Work item =>
Please keep the images out and set down the data exactly as given.

Dataset section =>
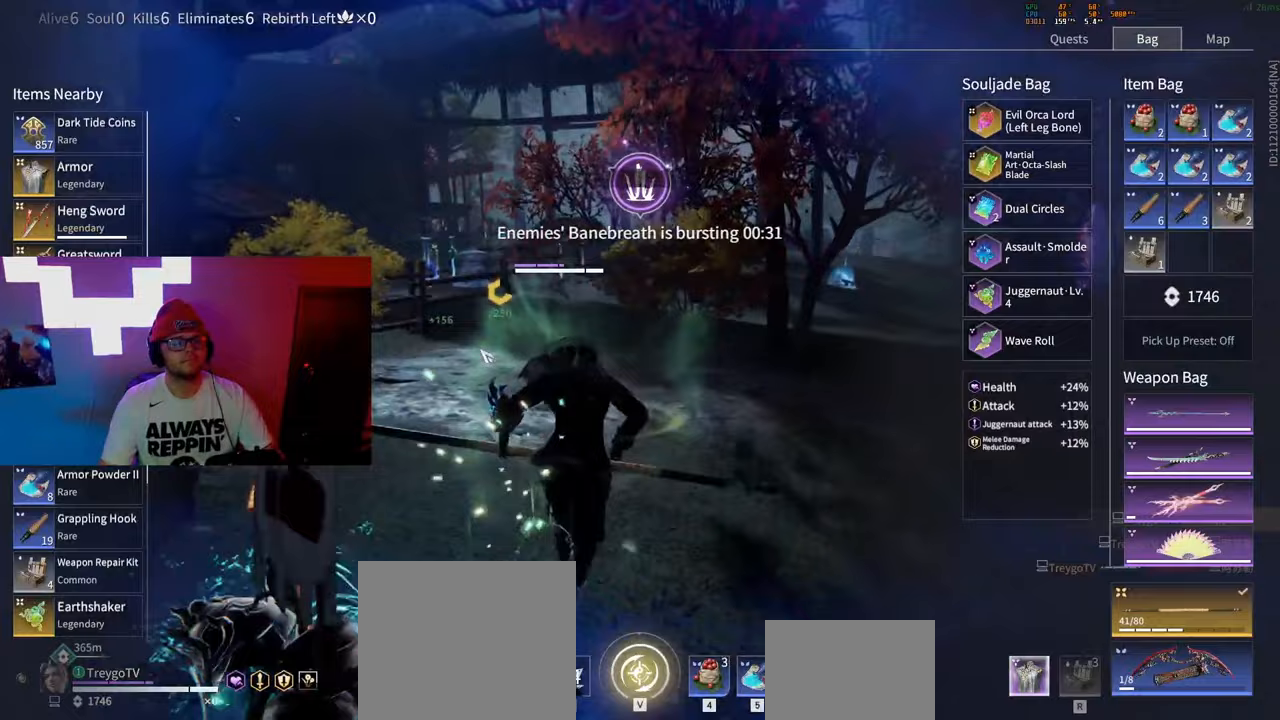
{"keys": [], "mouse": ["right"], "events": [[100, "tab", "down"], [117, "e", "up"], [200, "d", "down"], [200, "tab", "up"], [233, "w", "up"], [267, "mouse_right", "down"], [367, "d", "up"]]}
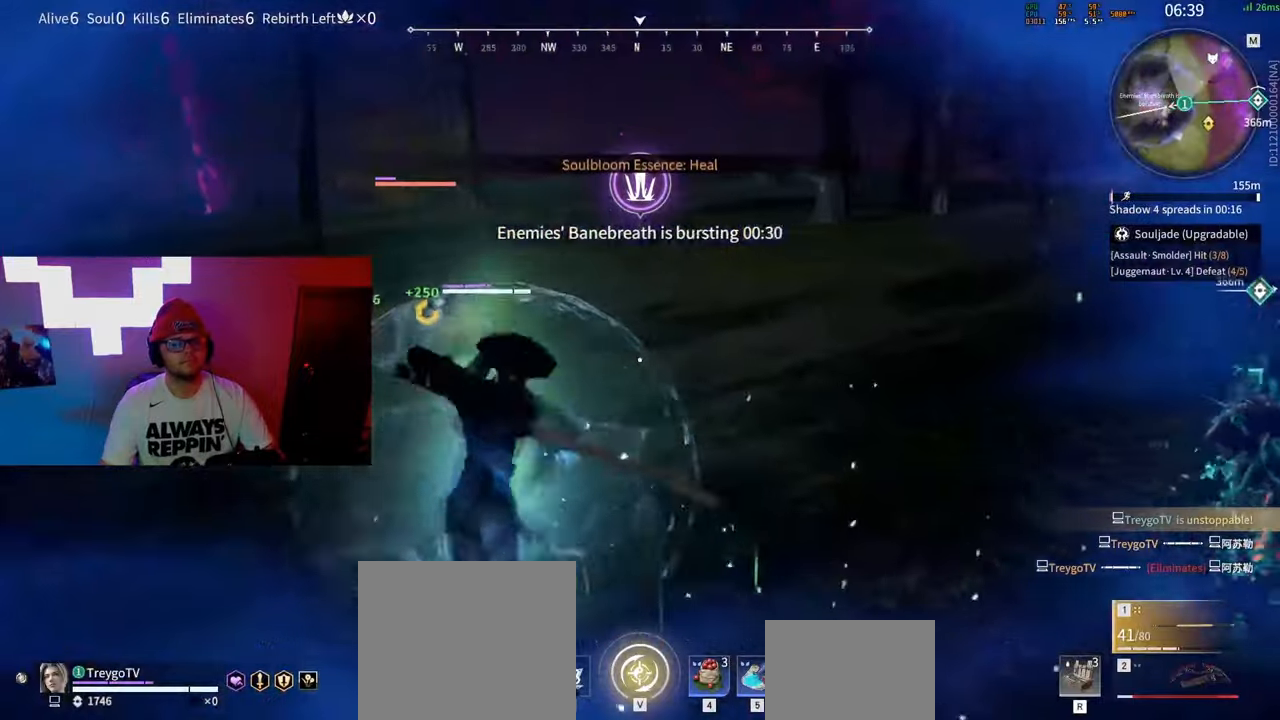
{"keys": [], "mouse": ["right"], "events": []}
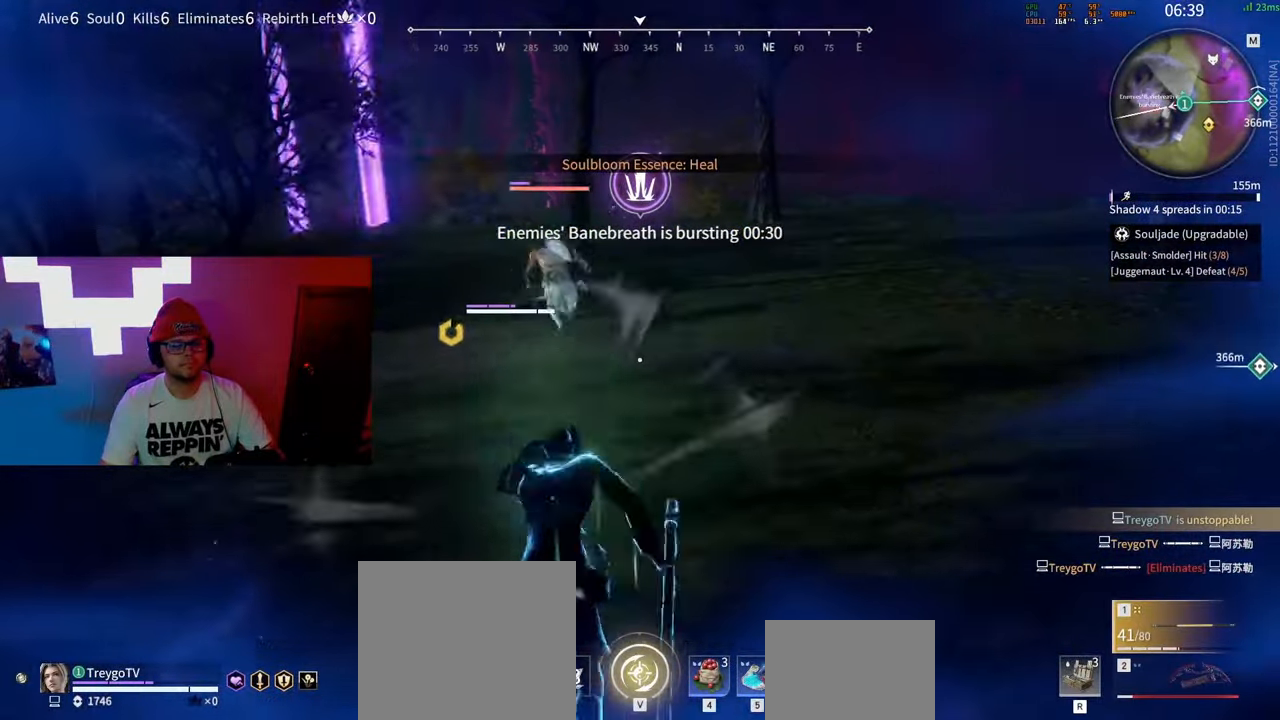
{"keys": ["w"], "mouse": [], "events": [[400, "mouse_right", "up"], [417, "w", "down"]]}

Result =>
{"keys": [], "mouse": ["right"], "events": [[100, "tab", "down"], [117, "e", "up"], [200, "d", "down"], [200, "tab", "up"], [233, "w", "up"], [267, "mouse_right", "down"], [367, "d", "up"]]}
{"keys": [], "mouse": ["right"], "events": []}
{"keys": ["w"], "mouse": [], "events": [[400, "mouse_right", "up"], [417, "w", "down"]]}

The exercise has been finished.